Enron Workers win money battle
After a battle with corporate executives and their former employer that lasted several months, more than 4,200 former Enron workers, supported by the AFL-CIO and the Rainbow/PUSH Coalition, won fairer severance payments in an historic agreement between the workers, the Enron Corporation and its creditors' committee.

The agreement, announced June 11, ends a months-long campaign by the laid-off workers and the union movement to pressure Enron and its creditors to pay fair severance packages previously denied to laid-off workers.

The agreement gives the court-appointed Employee Committee the right to attempt to "claw back" more than $80 million in so-called retention bonuses paid to Enron executives on the eve of bankruptcy. Any money recaptured will go to workers whose severance and other benefits were frozen when Enron declared bankruptcy.

The agreement in total is worth at least an additional $34 million because of the efforts of the workers and their supporters. The total settlement is now three times greater than it was in February before the campaign began.

The agreement gives Enron workers who wish to accept the settlement their entire severance owed under the Enron severance plan up to a cap of $13,500 per person. Before the workers' campaign began, severance had been capped at $4,500

"This is an important milestone for former Enron workers," commented former Enron employee Dennis Vegas. "Many families have had a difficult time meeting their financial obligations and if the agreement is approved, it will provide much needed relief.
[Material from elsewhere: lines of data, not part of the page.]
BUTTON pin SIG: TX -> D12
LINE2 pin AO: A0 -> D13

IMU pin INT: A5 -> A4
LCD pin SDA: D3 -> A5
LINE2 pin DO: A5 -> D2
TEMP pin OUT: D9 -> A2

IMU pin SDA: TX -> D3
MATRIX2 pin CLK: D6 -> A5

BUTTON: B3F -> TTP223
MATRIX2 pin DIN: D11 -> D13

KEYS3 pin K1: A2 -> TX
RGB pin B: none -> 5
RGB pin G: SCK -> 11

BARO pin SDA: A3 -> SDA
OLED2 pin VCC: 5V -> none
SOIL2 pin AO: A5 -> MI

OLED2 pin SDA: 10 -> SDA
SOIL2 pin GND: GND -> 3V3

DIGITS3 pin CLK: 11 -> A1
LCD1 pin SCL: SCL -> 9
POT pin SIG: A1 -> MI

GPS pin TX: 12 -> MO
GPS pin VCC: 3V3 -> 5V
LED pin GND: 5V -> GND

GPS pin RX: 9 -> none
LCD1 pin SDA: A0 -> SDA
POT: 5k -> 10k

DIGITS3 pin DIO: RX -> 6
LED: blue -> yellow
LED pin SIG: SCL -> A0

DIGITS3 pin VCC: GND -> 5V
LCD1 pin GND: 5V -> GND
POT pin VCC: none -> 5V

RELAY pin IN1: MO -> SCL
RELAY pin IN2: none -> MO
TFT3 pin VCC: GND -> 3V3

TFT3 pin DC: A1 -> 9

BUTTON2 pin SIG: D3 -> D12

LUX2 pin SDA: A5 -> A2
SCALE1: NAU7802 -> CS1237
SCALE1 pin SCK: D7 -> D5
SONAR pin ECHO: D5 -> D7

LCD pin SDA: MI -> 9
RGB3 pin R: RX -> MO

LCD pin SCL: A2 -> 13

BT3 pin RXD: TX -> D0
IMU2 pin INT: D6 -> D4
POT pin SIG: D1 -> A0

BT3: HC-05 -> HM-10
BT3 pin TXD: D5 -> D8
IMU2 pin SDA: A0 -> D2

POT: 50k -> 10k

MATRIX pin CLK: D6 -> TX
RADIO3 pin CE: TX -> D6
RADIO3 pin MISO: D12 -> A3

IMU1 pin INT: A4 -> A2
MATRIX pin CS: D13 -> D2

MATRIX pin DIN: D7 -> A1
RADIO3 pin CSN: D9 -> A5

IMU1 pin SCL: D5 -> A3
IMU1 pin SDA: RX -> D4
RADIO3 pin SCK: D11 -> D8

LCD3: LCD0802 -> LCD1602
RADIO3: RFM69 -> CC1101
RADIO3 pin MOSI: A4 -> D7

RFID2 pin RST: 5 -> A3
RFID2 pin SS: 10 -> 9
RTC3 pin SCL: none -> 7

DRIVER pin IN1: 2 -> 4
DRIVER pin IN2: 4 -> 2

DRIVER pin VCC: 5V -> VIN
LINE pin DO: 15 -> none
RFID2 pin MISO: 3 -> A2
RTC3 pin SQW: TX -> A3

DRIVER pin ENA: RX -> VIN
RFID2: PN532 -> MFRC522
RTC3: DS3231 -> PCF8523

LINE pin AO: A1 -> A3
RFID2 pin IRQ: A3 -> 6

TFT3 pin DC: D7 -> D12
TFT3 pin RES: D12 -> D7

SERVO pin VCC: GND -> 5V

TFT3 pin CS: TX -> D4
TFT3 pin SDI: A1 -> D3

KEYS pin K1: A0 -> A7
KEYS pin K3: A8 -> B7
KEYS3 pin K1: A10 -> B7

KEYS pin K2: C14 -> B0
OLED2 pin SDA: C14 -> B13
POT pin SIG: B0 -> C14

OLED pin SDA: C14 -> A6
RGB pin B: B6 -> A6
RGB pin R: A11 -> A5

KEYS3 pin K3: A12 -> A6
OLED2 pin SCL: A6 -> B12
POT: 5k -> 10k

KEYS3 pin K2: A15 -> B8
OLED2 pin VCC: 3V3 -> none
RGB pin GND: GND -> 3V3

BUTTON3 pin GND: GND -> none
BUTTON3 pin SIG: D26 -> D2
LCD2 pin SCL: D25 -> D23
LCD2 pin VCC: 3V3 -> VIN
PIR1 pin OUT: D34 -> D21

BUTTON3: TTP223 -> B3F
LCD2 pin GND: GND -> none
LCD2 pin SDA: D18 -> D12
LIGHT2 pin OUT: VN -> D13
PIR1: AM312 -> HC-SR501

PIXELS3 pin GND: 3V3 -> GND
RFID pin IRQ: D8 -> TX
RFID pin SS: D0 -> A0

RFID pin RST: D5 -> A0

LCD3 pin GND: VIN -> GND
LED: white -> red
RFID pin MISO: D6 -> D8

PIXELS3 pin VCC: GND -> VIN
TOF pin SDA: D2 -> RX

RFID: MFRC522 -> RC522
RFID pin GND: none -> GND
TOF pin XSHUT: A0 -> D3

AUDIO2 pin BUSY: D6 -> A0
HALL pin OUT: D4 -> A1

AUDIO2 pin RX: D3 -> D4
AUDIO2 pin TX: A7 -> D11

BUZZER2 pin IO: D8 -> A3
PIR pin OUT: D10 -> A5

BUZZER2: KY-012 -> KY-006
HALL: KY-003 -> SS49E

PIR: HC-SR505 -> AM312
The process has not been easy and we owe a great deal of gratitude to many for reaching this accord, but in particular, the AFL-CIO for their leadership and willingness to cover the legal fees."

All legal fees were paid by the AFL-CIO at no cost to the laid-off workers and with no compensation from the agreement going to the AFL-CIO or for legal services.

"The AFL-CIO is pleased the former Enron workers have emerged victorious in a difficult and lengthy fight to win severance payments," said AFL-CIO President John Sweeney.